Diagnostic accuracy of stroke volume variation for predicting fluid responsiveness in children undergoing cardiac surgery: a systematic review and meta-analysis.

2021 
BACKGROUND Stroke volume variation (SVV) appears to be reliable for predicting fluid responsiveness (FR) in adults and its predictive value in paediatric patients has been recently reported. However, its predictive value in children undergoing cardiac surgery is unclear. METHODS A review and meta-analysis were performed on the diagnostic utility of SVV for predicting FR in children undergoing cardiac surgery. All relevant articles for prospective research assessing the value of SVV were searched in the Embase, MEDLINE (PubMed), and Cochrane databases through March 2020. The primary outcome was the accuracy of SVV for predicting FR in children.

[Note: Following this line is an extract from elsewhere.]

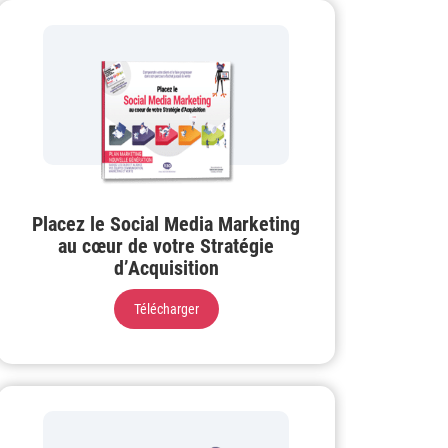
Placez le Social Media Marketing
au cœur de votre Stratégie
d’Acquisition
Télécharger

The combined data were analysed by a meta-analysis. Publication quality was assessed using the QUADAS (quality assessment for studies of diagnostic accuracy, maximum score) standard guidelines. RESULTS Six articles were included in the meta-analysis, following the search strategy. A total of 251 children were included from 6 prospective studies. Fluid therapy for all patients used crystalloids or colloids. The results of the analysis revealed a pooled diagnostic odds ratio of 8.23 (95% CI: 3.07-22.11), pooled sensitivity of 0.73 (95% CI: 0.64-0.80), and pooled specificity of 0.66 (95% CI: 0.58-0.74). Additionally, the overall area of the summary receiver operating characteristic curve (SROC) was 0.78. There was significant moderate heterogeneity in these studies (p<0.05, I2 = 42.1%) due to thresholds. CONCLUSIONS There was some heterogeneity due to thresholds in the included studies. An evaluation of SVV may represent a reliable predictor of FR in children undergoing cardiac surgery. After operative cardiac output optimization, the possible impact of goal-directed fluid treatment depending on SVV on the perioperative outcome in the children population should subsequently be assessed.